Колебался я недолго: Илонка умела убеждать. К тому же, мне было её мало, так мало, что удержаться было невозможно.

В тот вечер я понял, как это: одновременно получать удовольствие. Именно тот случай, когда ни опыт, ни возраст не играли никакой роли. Мы будто лепились из одного теста — две формы, подходящие идеально друг другу.

Это был ураган. Торнадо. Смерч не разрушающий, а воссоздающий, собирающий всё самое лучшее, чтобы обрушиться на нас благословенным экстазом.

Помешательство одно на двоих, когда весь мир уходит плакать от горечи, потому что становится ненужным. Мы были полны друг другом, не могли надышаться, наговориться, вылезти из постели. Всё сразу, словно окончательно прорвало плотину. Наша стихия вышла из берегов.

— Я тебя никуда не отпущу, — сказал я в тот вечер.

— Я от тебя сама не уйду, — показала она мне язык.


Это было лучшее время. Мы жили вместе, просыпались в одной постели, делились планами, мечтали, дрались подушками, спорили до хрипоты.

Я познакомил её с бабушкой Алиной — единственным дорогим мне человеком.

— Главное — не промахнись, — сказала она мне, когда мы уходили и покачала головой.

— Не переживай, бабуль, всё будет хорошо, — поцеловал её в щёку. Я искренне верил, что именно так и будет.

А потом было ожидание, когда Илона уехала домой, к родителям. Самые долгие дни, наполненные тоской под завязку и гулкой тишиной, когда домой не хотелось возвращаться. Там меня ждала пустота. Там не было её смеха и жизнерадостной энергии, не мелькали светлые волосы, закрученные в небрежный пучок, из которого вечно торчали ручки и карандаши. Илонке нравилось рисовать в блокнотах то геометрические фигуры, то лианы, усыпанные цветами.

— Это релакс, мне так думается легко, — объяснила она свои художества.

Я познакомил её со своим блокнотом, куда заносил все важные дела, и украдкой любовался, как она проводит пальчиком по строкам и удовлетворённо кивает, увидев очередную галочку.

Не рассказал я ей только о наших трениях с отцом и о том, что собираюсь рано или поздно сделать рывок — уйти из его бизнеса, открыть своё дело и уже никогда от него не зависеть.

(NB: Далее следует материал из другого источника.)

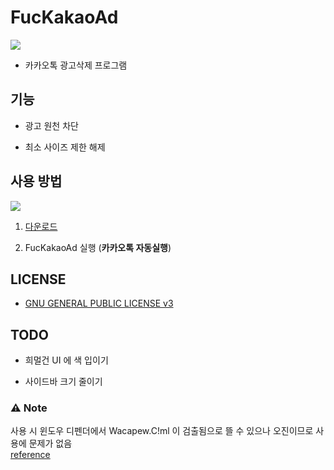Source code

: # FucKakaoAd

![](before-atfer.png)

- 카카오톡 광고삭제 프로그램

## 기능

- 광고 원천 차단

- 최소 사이즈 제한 해제

## 사용 방법

![](icon128.png)

1. [다운로드](https://github.com/RyuaNerin/FucKakaoAd/releases/latest)

2. FucKakaoAd 실행 (**카카오톡 자동실행**)

## LICENSE

- [GNU GENERAL PUBLIC LICENSE v3](LICENSE)

## TODO

- 희멀건 UI 에 색 입이기

- 사이드바 크기 줄이기

### ⚠ Note
사용 시 윈도우 디펜더에서 Wacapew.C!ml 이 검출됨으로 뜰 수 있으나 오진이므로 사용에 문제가 없음  
[reference](https://www.virustotal.com/gui/url/9fff2584ac7d842e8f8b4e0c31284412adb62501631208623118971dafad13ce/detection)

Не хватало малого: денег, первоначального капитала. Но я активно работал над этим вопросом. Тогда мне казалось: я могу всё преодолеть, всё осилить, лишь бы Илона всегда была рядом.

Это было самое счастливое лето в моей жизни. Насыщенное, полное любви и веры в прекрасное.

А потом пришёл сентябрь и перевернул всё. Опрокинул чернильницу на чистый лист. Замарал всё, что я считал светлым и святым. Так бывает, наверное: за белой полосой приходит чёрная. Об этом всегда нужно помнить, но я расслабился. Верил, что со мной этого никогда не случится. Оказалось, что я ошибаюсь.

Глава 16


Илона

— Я счастлива, — сказала я Людке в тот день. — Так счастлива, что порой сама себе завидую.

— А я рада за тебя, — улыбнулась она мне, помогая собрать остатки вещей. — Ну, ты прости, а? Я ведь из осторожности зудела. Как бы знаешь… — попыталась она объяснить своё поведение и покраснела до слёз.

— Я знаю, — обняла её и прижала к себе покрепче. — Жизнь — штука сложная, да. И часто в ней гадостей больше, чем приятного. Но бывают же исключения?

— Ой, ну хотя бы… Он хоть замуж тебя позвал?

Нет, не позвал. И даже в любви не признавался. Но пустые слова ничего не значили. Я и так всё знала. Потому что читала в его взгляде куда больше, чем он мог сказать. К тому же, это было его решение — перевезти к себе окончательно.

Часть вещей я давно к нему перетянула. А за остальным явилась сегодня. Уже занятия начались, лучше всё сделать пораньше, чтобы потом не отвлекаться на всякие мелочи.

У меня четвёртый курс, ответственность, практика, и не мешало бы подумать о более перспективной работе, чем подрабатывать в кафе на раздаче. Бодьке не нравилось. Но летом и так пришлось с подработкой расстаться: каникулы, поездка домой, бурная личная жизнь, о которой я так и не решилась рассказать моей строгой маме. Думаю, она бы меня не поняла.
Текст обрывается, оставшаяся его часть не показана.